RFK Jr.’s Offal Advice
March 30, 2026
Defector
In the supermarket or at the taco truck, whether it's government subsidies for agriculture or the working conditions of food workers, food and politics are never far apart. Under the second Trump administration, the government has used food stamps as a political football, showing a willingness to expose poorer Americans to malnutrition to score political points.

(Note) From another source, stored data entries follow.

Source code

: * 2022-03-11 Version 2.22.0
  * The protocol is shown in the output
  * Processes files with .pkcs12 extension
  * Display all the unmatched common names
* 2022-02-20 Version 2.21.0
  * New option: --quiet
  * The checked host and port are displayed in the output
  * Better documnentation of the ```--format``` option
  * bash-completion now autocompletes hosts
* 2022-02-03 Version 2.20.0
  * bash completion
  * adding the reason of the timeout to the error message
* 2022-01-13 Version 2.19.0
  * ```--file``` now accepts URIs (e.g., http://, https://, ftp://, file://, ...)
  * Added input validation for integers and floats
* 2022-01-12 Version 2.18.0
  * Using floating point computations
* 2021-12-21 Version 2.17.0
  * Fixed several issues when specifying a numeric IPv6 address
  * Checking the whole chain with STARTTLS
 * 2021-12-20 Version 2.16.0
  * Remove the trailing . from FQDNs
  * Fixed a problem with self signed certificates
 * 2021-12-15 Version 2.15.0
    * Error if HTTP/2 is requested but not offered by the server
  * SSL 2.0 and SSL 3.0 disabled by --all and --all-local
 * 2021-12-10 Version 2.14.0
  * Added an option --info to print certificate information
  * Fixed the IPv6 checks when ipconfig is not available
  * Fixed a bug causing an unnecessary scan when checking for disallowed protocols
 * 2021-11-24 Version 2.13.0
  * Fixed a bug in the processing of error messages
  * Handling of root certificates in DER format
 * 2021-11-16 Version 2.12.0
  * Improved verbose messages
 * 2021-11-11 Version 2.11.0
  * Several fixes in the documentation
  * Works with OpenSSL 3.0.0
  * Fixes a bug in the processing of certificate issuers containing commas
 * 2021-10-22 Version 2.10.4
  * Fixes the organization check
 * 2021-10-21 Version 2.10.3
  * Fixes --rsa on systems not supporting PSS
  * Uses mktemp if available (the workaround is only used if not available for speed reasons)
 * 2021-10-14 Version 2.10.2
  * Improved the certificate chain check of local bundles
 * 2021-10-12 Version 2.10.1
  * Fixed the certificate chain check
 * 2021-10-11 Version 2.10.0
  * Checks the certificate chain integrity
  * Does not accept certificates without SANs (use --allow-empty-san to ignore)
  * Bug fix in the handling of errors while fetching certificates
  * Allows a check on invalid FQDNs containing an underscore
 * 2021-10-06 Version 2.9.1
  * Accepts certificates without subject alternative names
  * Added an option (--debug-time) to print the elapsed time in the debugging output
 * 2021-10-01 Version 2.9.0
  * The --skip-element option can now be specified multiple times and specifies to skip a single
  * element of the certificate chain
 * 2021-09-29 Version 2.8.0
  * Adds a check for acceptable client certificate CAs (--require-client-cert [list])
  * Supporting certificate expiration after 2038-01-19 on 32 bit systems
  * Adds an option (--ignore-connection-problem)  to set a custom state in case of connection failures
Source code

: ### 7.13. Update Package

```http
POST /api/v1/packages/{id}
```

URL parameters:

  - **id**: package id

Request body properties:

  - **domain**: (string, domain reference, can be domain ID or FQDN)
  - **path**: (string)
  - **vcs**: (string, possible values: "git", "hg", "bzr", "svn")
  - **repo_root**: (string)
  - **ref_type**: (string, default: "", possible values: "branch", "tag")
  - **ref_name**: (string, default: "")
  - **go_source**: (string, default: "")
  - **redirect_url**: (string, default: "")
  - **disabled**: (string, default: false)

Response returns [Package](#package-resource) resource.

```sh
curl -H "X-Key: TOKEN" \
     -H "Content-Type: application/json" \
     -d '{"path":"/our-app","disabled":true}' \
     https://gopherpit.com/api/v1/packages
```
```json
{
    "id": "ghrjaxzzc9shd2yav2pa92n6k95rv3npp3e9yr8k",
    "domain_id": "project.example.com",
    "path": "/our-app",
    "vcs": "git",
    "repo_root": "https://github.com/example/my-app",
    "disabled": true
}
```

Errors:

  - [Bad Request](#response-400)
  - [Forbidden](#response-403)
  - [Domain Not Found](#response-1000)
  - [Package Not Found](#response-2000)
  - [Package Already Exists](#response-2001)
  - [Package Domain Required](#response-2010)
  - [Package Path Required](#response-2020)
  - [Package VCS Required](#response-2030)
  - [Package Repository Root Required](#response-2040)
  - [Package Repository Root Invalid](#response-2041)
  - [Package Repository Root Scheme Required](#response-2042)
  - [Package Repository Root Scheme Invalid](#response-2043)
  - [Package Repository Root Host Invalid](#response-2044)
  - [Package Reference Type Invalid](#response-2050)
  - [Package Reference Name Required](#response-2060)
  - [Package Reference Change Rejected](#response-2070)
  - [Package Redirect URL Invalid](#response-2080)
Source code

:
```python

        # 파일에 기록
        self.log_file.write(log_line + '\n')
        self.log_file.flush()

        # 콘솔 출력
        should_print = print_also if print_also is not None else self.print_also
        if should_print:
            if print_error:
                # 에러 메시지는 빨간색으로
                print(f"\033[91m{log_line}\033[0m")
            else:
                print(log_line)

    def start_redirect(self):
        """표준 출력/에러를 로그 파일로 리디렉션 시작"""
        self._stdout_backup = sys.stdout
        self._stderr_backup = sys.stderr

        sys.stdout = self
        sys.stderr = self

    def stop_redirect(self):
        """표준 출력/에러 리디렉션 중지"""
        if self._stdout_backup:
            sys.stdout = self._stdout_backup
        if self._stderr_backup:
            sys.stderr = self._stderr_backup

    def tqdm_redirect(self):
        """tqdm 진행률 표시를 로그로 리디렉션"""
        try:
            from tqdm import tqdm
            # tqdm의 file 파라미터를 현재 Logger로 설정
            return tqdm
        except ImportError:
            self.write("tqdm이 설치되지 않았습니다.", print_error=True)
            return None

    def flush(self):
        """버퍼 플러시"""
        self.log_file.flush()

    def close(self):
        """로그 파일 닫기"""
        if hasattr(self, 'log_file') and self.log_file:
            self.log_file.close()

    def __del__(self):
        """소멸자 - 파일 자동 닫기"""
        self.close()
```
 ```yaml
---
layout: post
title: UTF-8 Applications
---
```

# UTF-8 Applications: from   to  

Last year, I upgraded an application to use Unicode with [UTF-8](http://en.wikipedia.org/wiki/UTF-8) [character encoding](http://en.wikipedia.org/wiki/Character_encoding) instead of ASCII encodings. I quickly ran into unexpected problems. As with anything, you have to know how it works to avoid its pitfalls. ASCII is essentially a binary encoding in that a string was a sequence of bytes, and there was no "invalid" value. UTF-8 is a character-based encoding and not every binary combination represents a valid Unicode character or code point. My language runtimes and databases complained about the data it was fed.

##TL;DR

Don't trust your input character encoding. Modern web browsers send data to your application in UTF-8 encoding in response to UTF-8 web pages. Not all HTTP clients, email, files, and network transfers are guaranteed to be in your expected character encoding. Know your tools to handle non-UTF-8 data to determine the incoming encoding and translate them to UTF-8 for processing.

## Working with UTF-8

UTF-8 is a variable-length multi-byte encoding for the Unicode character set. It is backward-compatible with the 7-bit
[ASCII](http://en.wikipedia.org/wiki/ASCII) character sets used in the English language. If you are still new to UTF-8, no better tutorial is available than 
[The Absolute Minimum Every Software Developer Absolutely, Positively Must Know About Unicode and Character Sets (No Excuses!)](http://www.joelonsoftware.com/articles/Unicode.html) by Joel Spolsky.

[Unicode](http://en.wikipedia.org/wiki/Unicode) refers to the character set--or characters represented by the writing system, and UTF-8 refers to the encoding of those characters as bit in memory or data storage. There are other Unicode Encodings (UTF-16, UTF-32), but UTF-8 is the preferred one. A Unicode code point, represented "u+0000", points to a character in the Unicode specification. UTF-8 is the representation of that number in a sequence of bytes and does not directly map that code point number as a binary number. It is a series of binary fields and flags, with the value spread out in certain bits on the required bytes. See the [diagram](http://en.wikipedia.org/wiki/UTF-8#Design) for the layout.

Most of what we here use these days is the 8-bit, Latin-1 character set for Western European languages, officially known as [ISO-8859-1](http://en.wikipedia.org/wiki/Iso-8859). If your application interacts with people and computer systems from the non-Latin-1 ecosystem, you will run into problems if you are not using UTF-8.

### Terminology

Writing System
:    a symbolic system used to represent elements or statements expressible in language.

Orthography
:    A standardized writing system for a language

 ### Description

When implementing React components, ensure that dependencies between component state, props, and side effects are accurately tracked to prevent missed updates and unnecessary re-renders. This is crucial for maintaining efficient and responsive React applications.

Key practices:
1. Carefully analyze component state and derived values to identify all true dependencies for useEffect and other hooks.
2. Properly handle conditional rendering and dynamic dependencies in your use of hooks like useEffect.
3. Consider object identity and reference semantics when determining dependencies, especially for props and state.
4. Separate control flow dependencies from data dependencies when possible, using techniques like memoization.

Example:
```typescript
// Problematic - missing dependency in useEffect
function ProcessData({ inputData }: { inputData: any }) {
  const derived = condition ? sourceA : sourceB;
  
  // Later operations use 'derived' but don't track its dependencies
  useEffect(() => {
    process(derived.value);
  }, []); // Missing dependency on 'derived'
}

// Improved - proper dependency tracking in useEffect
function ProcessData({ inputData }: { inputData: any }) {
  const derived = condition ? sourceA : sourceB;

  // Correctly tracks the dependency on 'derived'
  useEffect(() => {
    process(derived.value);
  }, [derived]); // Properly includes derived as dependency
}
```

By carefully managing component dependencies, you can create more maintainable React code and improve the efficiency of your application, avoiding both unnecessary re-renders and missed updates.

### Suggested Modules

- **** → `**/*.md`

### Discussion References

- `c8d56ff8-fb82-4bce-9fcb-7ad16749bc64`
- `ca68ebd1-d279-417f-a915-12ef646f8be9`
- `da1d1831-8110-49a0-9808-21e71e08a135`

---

ICE agents have kidnapped street vendors in Los Angeles, leaving hot dogs sizzling on unattended griddles. As of this writing, American attacks on Iran make fertilizer much more expensive for American farmers, since not just oil but also fertilizer ingredients must transit the Strait of Hormuz. And, of course, food prices in American supermarkets continue to climb, in part due to tariffs whose legality and constitutionality seems dubious. Between January 2025 and January 2026, the average cost of ground beef went up from 5.54 per pound to 6.75, even as Donald Trump, in his State of the Union address, insisted that the price of beef is going down. This is the most Americans have ever paid for their hamburgers, and yet Secretary of Health and Human Services Robert F. Kennedy Jr. is urging all Americans to eat more meat. The Trump administration seems to break new things every week. The things Kennedy has helped to break so far include our collective herd immunity by vaccination, and the Center for Disease Control itself, firing thousands of employees there. He has now moved on to breaking our understanding of the relationship between food, personal health, and collective health. Kennedy's interest in meat—he has stated that he eats a carnivore diet consisting of meat and fermented foods like sauerkraut, fasts intermittently, and touches no processed foods—is so larded with symbolism and minimally marbled with facts that it deserves special attention. Insisting on meat, to the point of recommending offal if we cannot buy steak, RFK Jr. has also unearthed that well-known diagram, the food pyramid, which was abandoned under the Obama administration in 2011 and replaced with a plate subdivided into types of foods. But this new pyramid is flipped: Grains are at the pyramid’s tiny pointed bottom, and meat, along with vegetables, is at the broad top. If Kennedy's offal advice is a comic turn, the inverted food pyramid attempts to institutionalize the MAHA dietary agenda with potentially serious consequences.